In The Garden Of Memory
In The Garden of Memory: A Family Memoir, by Joanna Olczak-Ronikier
How lucky we are not to have been faced with the choices that dogged the characters of this book. Although In the Garden of Memory is in part the story of the survival of a remarkable literary dynasty, the book illuminates the intense ideological pressures that dogged Europeans of previous generations. The lures of communism, nationalism and straightforward conformity are powerfully evoked here as the book follows the destinies of the Mortkowicz family from the late nineteenth century until today. Patriotic to Poland - which did not even exist when they initially moved to Warsaw - the family founded one of the most distinguished publishing houses of the inter-war country. However, the family was also Jewish, and the choices that they made were done so within a very specific complex. Throughout the book, the spectre of the Nazi invasion looms with an ever-greater menace.
Warsaw Old Town Square 1945: The Mortkowicz Bookshop lies somewhere beneath the rubble
Joanna Olczak-Ronikier originally published this book in Polish in 2001. She's a well-known literary figure here in Poland, and In the Garden of Memory won the prestigious Nike award (nothing to do with the trainers we might add). Besides penning several works for theatre, television and radio, Olczak-Ronikier was one of the moving forces behind the legendary Piwnica Pod Baranami cabaret. However, the family memoir that she has created here deals with decidedly more earnest material than the madcap cabaret. At the same time, it has a lightness of touch that makes the book very accessible - In the Garden Of Memory brings to life the whirlpool of 20th century Central Europe in a way that manages to be both gentle and crushing.
The very mention of certain words - communists, fascists, anti-semites, imperialists - can be inflammatory today when fingers are pointed. These words can burn so intensely that they can obscure objectivity. This book is of immense value on many levels, and one of these is the way in which it shows how people turned to various creeds. By looking at one family alone - that of the authoress herself - we see how different characters exposed to similar experiences can follow a range of different destinies. This was an age of polarisation - when it was quite commonplace for one son to become a 'capitalist' and the other a 'communist'. Fear, idealism and bitterness all fed into the mill.

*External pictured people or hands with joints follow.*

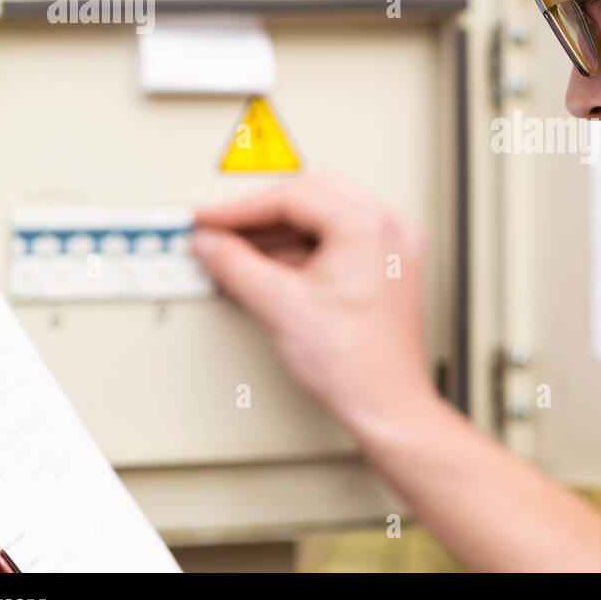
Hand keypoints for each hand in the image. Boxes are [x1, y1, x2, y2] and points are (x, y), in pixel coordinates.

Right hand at [191, 169, 433, 432]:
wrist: (386, 404)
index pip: (293, 197)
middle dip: (260, 212)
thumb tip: (209, 243)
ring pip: (324, 214)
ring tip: (235, 248)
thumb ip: (235, 265)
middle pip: (311, 194)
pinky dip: (301, 246)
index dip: (240, 208)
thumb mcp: (280, 306)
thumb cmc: (355, 364)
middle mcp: (389, 227)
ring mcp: (393, 247)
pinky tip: (267, 263)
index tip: (208, 219)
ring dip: (278, 230)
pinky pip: (338, 238)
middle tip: (219, 228)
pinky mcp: (387, 267)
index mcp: (369, 225)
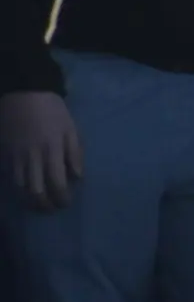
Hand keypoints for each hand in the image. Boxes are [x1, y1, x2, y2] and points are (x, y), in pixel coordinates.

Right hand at [0, 91, 82, 210]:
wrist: (22, 93)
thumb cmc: (51, 110)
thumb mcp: (70, 128)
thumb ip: (74, 153)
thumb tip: (78, 177)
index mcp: (52, 150)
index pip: (57, 183)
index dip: (61, 197)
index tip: (66, 204)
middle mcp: (32, 157)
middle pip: (36, 191)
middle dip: (44, 205)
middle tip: (52, 209)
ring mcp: (15, 157)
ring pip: (20, 188)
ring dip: (30, 201)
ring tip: (38, 206)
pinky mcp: (5, 154)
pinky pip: (10, 178)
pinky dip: (17, 190)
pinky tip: (24, 194)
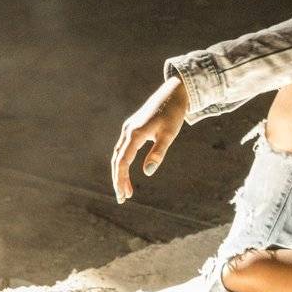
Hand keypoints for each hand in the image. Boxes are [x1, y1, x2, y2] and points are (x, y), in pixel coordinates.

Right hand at [110, 76, 189, 202]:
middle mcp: (128, 131)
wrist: (174, 93)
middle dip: (118, 179)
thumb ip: (158, 153)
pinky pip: (123, 148)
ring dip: (120, 172)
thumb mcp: (169, 135)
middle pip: (117, 159)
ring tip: (128, 190)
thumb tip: (147, 173)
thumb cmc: (173, 114)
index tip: (123, 195)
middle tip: (123, 198)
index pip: (122, 161)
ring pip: (118, 154)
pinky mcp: (132, 128)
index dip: (120, 179)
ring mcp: (129, 128)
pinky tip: (128, 171)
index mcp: (135, 134)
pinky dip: (123, 162)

Although the book explores many themes, the narrative momentum is never lost. All developments fit naturally into the saga of the family as it advances down the ages. The reader very much feels that he is getting to know these characters. The memoir reads a bit like a historical novel, at times sugary, at times solemn. As it was, Olczak-Roniker's family was intimately connected with some of the most fascinating political and artistic figures of the age, including Marshal Pilsudski, Vladimir Lenin and Julian Tuwim to name but a few. One of the most interesting figures in the book is Max Horwitz, the authoress' great-uncle, who became a leading player in the Polish and Russian communist parties. His fate was entirely in tune with Orwell's vision of a revolution that devours itself.
At the heart of this book is the enchanting portrait of the Mortkowicz bookshop and publishing house, and with it the family's relationship with Poland itself. Many of the characters portrayed rally to the Polish cause, whilst others thrust for the goal of an international workers revolution. In the Garden of Memory reveals the dilemmas that sprung from these choices. It also sheds light on the very complex nature of Polish-Jewish issues, and this with a personal rather than a historian's touch. The Poles who risked their lives to help their Jewish compatriots shine out of the book. In spite of the death penalty that loomed over them, more Poles saved Jewish lives than any other nation during the Second World War. Several of the Mortkowicz family - including the authoress herself - were amongst those that were rescued. But this is just one aspect of the story, and alongside the acts of heroism and solidarity there are some painful truths to digest.
Ultimately, it was not the multi-cultural vision of the pre-war hero Marshal Pilsudski that triumphed. His ideals, already under siege before the German invasion, were finally shattered with Hitler's whirlwind.